- **Task description**: Exactness is required throughout. Return every record once more.

- **Given data**:

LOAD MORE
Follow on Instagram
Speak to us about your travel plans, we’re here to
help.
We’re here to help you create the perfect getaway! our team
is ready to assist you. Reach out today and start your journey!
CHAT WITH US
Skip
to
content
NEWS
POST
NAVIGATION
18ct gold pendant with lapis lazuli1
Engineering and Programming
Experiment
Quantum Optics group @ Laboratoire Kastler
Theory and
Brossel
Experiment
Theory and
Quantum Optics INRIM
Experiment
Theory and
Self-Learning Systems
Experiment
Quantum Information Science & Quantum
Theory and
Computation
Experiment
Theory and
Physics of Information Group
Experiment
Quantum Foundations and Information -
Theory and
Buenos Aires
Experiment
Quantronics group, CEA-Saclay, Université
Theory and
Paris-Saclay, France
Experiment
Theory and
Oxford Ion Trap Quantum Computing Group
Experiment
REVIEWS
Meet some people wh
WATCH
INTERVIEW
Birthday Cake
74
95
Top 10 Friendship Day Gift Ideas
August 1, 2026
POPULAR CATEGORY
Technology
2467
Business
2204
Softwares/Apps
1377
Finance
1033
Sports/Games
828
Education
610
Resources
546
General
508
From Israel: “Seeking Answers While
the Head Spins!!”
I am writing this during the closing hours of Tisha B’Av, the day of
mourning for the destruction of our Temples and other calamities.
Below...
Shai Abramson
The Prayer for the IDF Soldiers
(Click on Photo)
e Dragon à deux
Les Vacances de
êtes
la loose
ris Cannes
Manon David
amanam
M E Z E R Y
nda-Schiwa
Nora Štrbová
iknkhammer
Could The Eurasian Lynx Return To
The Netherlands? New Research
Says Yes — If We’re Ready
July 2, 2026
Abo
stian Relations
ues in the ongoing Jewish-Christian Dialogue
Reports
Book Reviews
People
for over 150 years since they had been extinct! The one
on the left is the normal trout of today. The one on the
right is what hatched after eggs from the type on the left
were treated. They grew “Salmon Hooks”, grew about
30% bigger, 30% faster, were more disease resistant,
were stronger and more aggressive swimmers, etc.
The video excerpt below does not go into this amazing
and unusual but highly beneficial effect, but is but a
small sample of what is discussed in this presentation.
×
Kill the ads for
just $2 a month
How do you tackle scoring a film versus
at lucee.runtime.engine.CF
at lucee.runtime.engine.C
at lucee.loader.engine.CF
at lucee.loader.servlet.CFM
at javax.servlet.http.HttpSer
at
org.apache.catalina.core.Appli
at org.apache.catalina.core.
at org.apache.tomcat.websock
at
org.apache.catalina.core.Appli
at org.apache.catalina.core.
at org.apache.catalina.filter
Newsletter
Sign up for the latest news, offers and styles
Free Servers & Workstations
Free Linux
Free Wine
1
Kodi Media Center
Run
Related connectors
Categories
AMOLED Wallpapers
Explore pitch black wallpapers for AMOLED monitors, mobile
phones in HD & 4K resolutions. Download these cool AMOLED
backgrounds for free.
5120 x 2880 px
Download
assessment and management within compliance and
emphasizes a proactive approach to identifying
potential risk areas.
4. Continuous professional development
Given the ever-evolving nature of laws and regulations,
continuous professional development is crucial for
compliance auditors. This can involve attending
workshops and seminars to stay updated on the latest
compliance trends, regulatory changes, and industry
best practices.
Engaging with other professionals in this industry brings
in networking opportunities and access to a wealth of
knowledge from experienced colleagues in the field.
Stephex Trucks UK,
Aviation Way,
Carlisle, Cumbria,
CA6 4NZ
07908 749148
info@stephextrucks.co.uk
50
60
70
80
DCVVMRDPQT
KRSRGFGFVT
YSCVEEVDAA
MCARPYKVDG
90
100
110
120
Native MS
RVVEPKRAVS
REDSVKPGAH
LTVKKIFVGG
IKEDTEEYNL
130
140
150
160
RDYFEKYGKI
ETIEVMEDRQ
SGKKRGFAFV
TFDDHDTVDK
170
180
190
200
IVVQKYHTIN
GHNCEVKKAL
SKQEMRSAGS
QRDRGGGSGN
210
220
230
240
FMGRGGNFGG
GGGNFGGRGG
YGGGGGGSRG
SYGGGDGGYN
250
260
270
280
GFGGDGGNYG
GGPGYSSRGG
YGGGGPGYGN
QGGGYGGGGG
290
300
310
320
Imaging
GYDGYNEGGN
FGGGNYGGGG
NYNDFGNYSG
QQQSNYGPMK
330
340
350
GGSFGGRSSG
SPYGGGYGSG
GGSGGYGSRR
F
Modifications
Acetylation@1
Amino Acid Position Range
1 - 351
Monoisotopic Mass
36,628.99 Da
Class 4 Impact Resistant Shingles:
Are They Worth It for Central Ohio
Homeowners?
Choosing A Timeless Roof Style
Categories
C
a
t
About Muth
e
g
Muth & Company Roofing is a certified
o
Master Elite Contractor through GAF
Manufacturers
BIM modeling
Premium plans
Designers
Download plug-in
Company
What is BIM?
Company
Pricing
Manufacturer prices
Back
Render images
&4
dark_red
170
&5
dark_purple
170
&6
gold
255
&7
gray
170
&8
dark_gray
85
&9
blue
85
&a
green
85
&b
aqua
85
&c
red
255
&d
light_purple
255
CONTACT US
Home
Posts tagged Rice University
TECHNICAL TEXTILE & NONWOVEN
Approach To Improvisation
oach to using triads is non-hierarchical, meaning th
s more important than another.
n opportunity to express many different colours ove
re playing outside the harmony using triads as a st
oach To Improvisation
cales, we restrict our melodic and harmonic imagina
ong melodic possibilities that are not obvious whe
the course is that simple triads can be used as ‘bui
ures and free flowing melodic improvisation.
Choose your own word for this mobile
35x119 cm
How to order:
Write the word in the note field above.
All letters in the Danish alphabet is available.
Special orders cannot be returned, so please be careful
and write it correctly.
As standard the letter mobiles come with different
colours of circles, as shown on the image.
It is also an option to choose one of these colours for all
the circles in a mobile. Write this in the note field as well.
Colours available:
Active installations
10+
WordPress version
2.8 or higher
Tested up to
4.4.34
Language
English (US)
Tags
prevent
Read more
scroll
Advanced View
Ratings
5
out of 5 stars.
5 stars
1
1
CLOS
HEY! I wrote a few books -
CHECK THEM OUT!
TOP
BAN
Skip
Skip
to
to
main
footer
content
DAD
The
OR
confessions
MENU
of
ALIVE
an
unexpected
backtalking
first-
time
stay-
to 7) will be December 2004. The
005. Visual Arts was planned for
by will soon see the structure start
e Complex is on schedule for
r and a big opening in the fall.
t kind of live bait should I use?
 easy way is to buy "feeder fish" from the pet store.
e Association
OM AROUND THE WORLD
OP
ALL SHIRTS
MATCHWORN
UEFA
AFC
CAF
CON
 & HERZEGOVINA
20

- **Solution for this task**:
LOAD MORE
Follow on Instagram
Speak to us about your travel plans, we’re here to
help.
We’re here to help you create the perfect getaway! our team
is ready to assist you. Reach out today and start your journey!
CHAT WITH US
Skip
to
content
NEWS
POST
NAVIGATION
18ct gold pendant with lapis lazuli1
Engineering and Programming
Experiment
Quantum Optics group @ Laboratoire Kastler
Theory and
Brossel
Experiment
Theory and
Quantum Optics INRIM
Experiment
Theory and
Self-Learning Systems
Experiment
Quantum Information Science & Quantum
Theory and
Computation
Experiment
Theory and
Physics of Information Group
Experiment
Quantum Foundations and Information -
Theory and
Buenos Aires
Experiment
Quantronics group, CEA-Saclay, Université
Theory and
Paris-Saclay, France
Experiment
Theory and
Oxford Ion Trap Quantum Computing Group
Experiment
REVIEWS
Meet some people wh
WATCH
INTERVIEW
Birthday Cake
74
95
Top 10 Friendship Day Gift Ideas
August 1, 2026
POPULAR CATEGORY
Technology
2467
Business
2204
Softwares/Apps
1377
Finance
1033
Sports/Games
828
Education
610
Resources
546
General
508
From Israel: “Seeking Answers While
the Head Spins!!”
I am writing this during the closing hours of Tisha B’Av, the day of
mourning for the destruction of our Temples and other calamities.
Below...
Shai Abramson
The Prayer for the IDF Soldiers
(Click on Photo)
e Dragon à deux
Les Vacances de
êtes
la loose
ris Cannes
Manon David
amanam
M E Z E R Y
nda-Schiwa
Nora Štrbová
iknkhammer
Could The Eurasian Lynx Return To
The Netherlands? New Research
Says Yes — If We’re Ready
July 2, 2026
Abo
stian Relations
ues in the ongoing Jewish-Christian Dialogue
Reports
Book Reviews
People
for over 150 years since they had been extinct! The one
on the left is the normal trout of today. The one on the
right is what hatched after eggs from the type on the left
were treated. They grew “Salmon Hooks”, grew about
30% bigger, 30% faster, were more disease resistant,
were stronger and more aggressive swimmers, etc.
The video excerpt below does not go into this amazing
and unusual but highly beneficial effect, but is but a
small sample of what is discussed in this presentation.
×
Kill the ads for
just $2 a month
How do you tackle scoring a film versus
at lucee.runtime.engine.CF
at lucee.runtime.engine.C
at lucee.loader.engine.CF
at lucee.loader.servlet.CFM
at javax.servlet.http.HttpSer
at
org.apache.catalina.core.Appli
at org.apache.catalina.core.
at org.apache.tomcat.websock
at
org.apache.catalina.core.Appli
at org.apache.catalina.core.
at org.apache.catalina.filter
Newsletter
Sign up for the latest news, offers and styles
Free Servers & Workstations
Free Linux
Free Wine
1
Kodi Media Center
Run
Related connectors
Categories
AMOLED Wallpapers
Explore pitch black wallpapers for AMOLED monitors, mobile
phones in HD & 4K resolutions. Download these cool AMOLED
backgrounds for free.
5120 x 2880 px
Download
assessment and management within compliance and
emphasizes a proactive approach to identifying
potential risk areas.
4. Continuous professional development
Given the ever-evolving nature of laws and regulations,
continuous professional development is crucial for
compliance auditors. This can involve attending
workshops and seminars to stay updated on the latest
compliance trends, regulatory changes, and industry
best practices.
Engaging with other professionals in this industry brings
in networking opportunities and access to a wealth of
knowledge from experienced colleagues in the field.
Stephex Trucks UK,
Aviation Way,
Carlisle, Cumbria,
CA6 4NZ
07908 749148
info@stephextrucks.co.uk
50
60
70
80
DCVVMRDPQT
KRSRGFGFVT
YSCVEEVDAA
MCARPYKVDG
90
100
110
120
Native MS
RVVEPKRAVS
REDSVKPGAH
LTVKKIFVGG
IKEDTEEYNL
130
140
150
160
RDYFEKYGKI
ETIEVMEDRQ
SGKKRGFAFV
TFDDHDTVDK
170
180
190
200
IVVQKYHTIN
GHNCEVKKAL
SKQEMRSAGS
QRDRGGGSGN
210
220
230
240
FMGRGGNFGG
GGGNFGGRGG
YGGGGGGSRG
SYGGGDGGYN
250
260
270
280
GFGGDGGNYG
GGPGYSSRGG
YGGGGPGYGN
QGGGYGGGGG
290
300
310
320
Imaging
GYDGYNEGGN
FGGGNYGGGG
NYNDFGNYSG
QQQSNYGPMK
330
340
350
GGSFGGRSSG
SPYGGGYGSG
GGSGGYGSRR
F
Modifications
Acetylation@1
Amino Acid Position Range
1 - 351
Monoisotopic Mass
36,628.99 Da
Class 4 Impact Resistant Shingles:
Are They Worth It for Central Ohio
Homeowners?
Choosing A Timeless Roof Style
Categories
C
a
t
About Muth
e
g
Muth & Company Roofing is a certified
o
Master Elite Contractor through GAF
Manufacturers
BIM modeling
Premium plans
Designers
Download plug-in
Company
What is BIM?
Company
Pricing
Manufacturer prices
Back
Render images
&4
dark_red
170
&5
dark_purple
170
&6
gold
255
&7
gray
170
&8
dark_gray
85
&9
blue
85
&a
green
85
&b
aqua
85
&c
red
255
&d
light_purple
255
CONTACT US
Home
Posts tagged Rice University
TECHNICAL TEXTILE & NONWOVEN
Approach To Improvisation
oach to using triads is non-hierarchical, meaning th
s more important than another.
n opportunity to express many different colours ove
re playing outside the harmony using triads as a st
oach To Improvisation
cales, we restrict our melodic and harmonic imagina
ong melodic possibilities that are not obvious whe
the course is that simple triads can be used as ‘bui
ures and free flowing melodic improvisation.
Choose your own word for this mobile
35x119 cm
How to order:
Write the word in the note field above.
All letters in the Danish alphabet is available.
Special orders cannot be returned, so please be careful
and write it correctly.
As standard the letter mobiles come with different
colours of circles, as shown on the image.
It is also an option to choose one of these colours for all
the circles in a mobile. Write this in the note field as well.
Colours available:
Active installations
10+
WordPress version
2.8 or higher
Tested up to
4.4.34
Language
English (US)
Tags
prevent
Read more
scroll
Advanced View
Ratings
5
out of 5 stars.
5 stars
1
1
CLOS
HEY! I wrote a few books -
CHECK THEM OUT!
TOP
BAN
Skip
Skip
to
to
main
footer
content
DAD
The
OR
confessions
MENU
of
ALIVE
an
unexpected
backtalking
first-
time
stay-
to 7) will be December 2004. The
005. Visual Arts was planned for
by will soon see the structure start
e Complex is on schedule for
r and a big opening in the fall.
t kind of live bait should I use?
 easy way is to buy "feeder fish" from the pet store.
e Association
OM AROUND THE WORLD
OP
ALL SHIRTS
MATCHWORN
UEFA
AFC
CAF
CON
 & HERZEGOVINA
20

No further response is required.